# Given exercise a
Write out the passage on Mag Mell word for word, from "Legends say its" up to and including "of Máel Dúin.".

# Source text
▬▬▬▬▬▬▬▬▬▬

In Irish mythology, Mag Mell (modern spelling: Magh Meall, meaning "delightful plain") is one of the names for the Celtic Otherworld, a mythical realm achievable through death and/or glory. Unlike the underworld in some mythologies, Mag Mell was a pleasurable paradise, identified as either an island far to the west of Ireland or a kingdom beneath the ocean. However, Mag Mell was similar to the fields of Elysium in Greek mythology, and, like the fields of Elysium, was accessible only to a select few. Furthermore, Mag Mell, like the numerous other mystical islands said to be off the coast of Ireland, was never explicitly stated in any surviving mythological account to be an afterlife. Rather, it is usually portrayed as a paradise populated by deities, which is occasionally visited by some adventurous mortals. In its island guise it was visited by various Irish heroes and monks forming the basis of the Adventure Myth or "echtrae" as defined by Myles Dillon in his book Early Irish Literature. This otherworld is a place where sickness and death do not exist.  It is a place of eternal youth and beauty.  Here, music, strength, life and all pleasurable pursuits come together in a single place.  Here happiness lasts forever, no one wants for food or drink.  It is the Irish equivalent of the Greek Elysium or the Valhalla of the Norse.

Legends say its ruler is the Fomorian King Tethra, or more frequently Manannan mac Lir. Mag Mell's allure extended from the pagan era to Christian times. In later stories, the realm is less an afterlife destination than an Earthly Paradise which adventurers could reach by traveling west from Ireland, often blown off course by providential tempests while on an inspired mission. They typically explore many other fantastic islands before reaching their destination and returning home (or sailing on). Among these voyagers are St. Brendan, Bran mac Febal (see The Voyage of Bran), and The Voyage of Máel Dúin.

▬▬▬▬▬▬▬▬▬▬

# Given information
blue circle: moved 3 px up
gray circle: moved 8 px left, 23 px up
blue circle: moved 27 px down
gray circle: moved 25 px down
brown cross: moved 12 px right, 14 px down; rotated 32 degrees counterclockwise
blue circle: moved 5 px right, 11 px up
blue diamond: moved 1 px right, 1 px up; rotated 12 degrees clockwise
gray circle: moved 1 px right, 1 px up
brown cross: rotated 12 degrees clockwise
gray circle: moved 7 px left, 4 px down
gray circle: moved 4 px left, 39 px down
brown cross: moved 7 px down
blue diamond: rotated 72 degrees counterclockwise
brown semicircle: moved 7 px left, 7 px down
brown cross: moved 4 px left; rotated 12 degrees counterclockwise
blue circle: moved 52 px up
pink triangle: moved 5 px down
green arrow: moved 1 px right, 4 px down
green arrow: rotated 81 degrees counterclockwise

▬▬▬▬▬▬▬▬▬▬

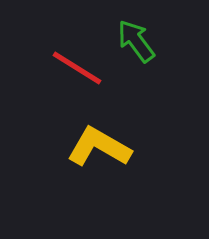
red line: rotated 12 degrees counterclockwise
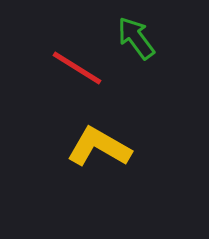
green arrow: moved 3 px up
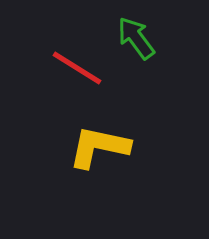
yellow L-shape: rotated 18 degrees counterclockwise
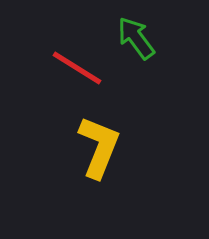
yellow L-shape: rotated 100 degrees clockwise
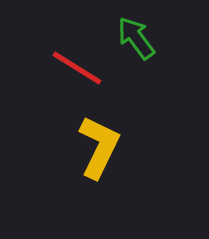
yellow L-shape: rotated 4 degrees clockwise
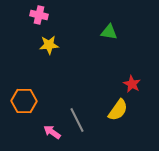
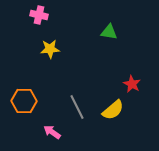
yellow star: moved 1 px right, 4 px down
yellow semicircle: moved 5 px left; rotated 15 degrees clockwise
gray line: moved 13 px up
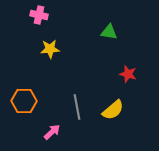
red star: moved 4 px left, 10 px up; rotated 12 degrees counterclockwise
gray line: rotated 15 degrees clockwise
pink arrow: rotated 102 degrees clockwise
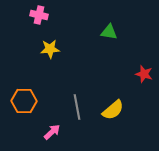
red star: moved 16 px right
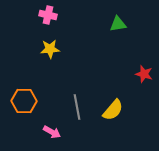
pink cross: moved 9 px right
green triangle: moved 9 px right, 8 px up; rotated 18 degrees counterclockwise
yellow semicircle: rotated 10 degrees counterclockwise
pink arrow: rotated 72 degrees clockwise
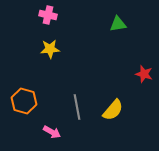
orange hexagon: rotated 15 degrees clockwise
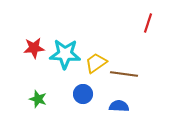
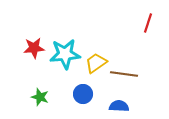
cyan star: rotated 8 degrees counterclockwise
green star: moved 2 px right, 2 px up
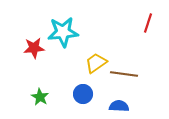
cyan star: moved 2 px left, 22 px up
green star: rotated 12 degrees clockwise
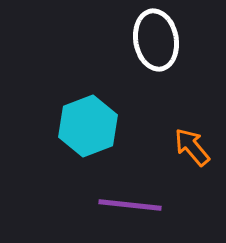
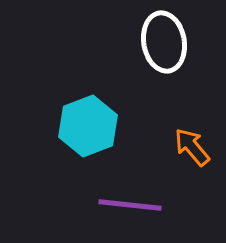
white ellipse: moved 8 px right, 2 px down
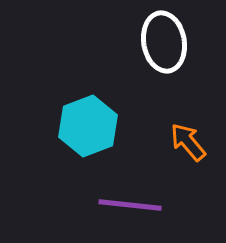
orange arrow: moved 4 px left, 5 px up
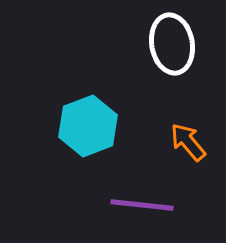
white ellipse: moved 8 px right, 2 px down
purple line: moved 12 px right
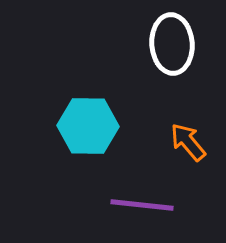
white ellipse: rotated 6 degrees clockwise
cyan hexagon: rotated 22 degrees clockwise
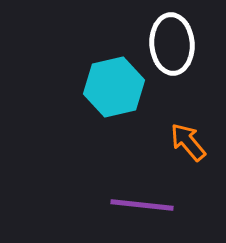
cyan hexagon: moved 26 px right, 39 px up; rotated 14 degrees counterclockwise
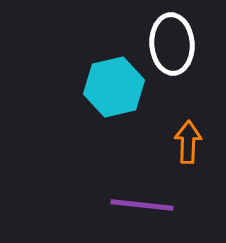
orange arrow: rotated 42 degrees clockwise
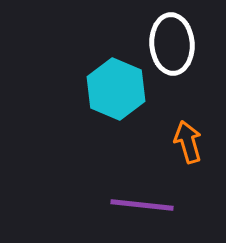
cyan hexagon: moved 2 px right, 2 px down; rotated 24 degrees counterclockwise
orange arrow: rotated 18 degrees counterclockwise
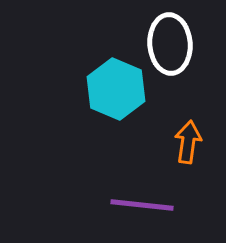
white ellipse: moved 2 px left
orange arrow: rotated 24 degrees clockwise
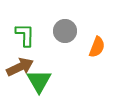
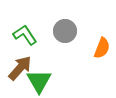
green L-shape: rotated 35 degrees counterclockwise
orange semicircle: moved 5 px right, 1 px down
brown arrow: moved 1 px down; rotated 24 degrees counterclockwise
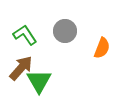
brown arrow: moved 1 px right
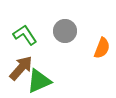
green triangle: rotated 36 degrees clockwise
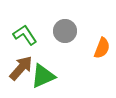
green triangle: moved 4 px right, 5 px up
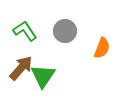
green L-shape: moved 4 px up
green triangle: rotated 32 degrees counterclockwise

▬▬▬▬▬▬▬▬▬▬

# Given exercise b
In the records, rename "rotated" to "turned" throughout the lines from the line with "pink cross: moved 9 px right" up to and including the line with "green star: moved 2 px right, 2 px up", and give only those lines, otherwise unchanged. Leave the pictures out of your answer.

# Written response a
Legends say its ruler is the Fomorian King Tethra, or more frequently Manannan mac Lir. Mag Mell's allure extended from the pagan era to Christian times. In later stories, the realm is less an afterlife destination than an Earthly Paradise which adventurers could reach by traveling west from Ireland, often blown off course by providential tempests while on an inspired mission. They typically explore many other fantastic islands before reaching their destination and returning home (or sailing on). Among these voyagers are St. Brendan, Bran mac Febal (see The Voyage of Bran), and The Voyage of Máel Dúin.

# Written response b
pink cross: moved 9 px right
green triangle: moved 9 px right, 8 px up; turned 18 degrees counterclockwise
yellow semicircle: turned 10 degrees counterclockwise
pink arrow: turned 72 degrees clockwise
orange hexagon: turned 15 degrees clockwise
cyan star: turned 8 degrees counterclockwise
green star: moved 2 px right, 2 px up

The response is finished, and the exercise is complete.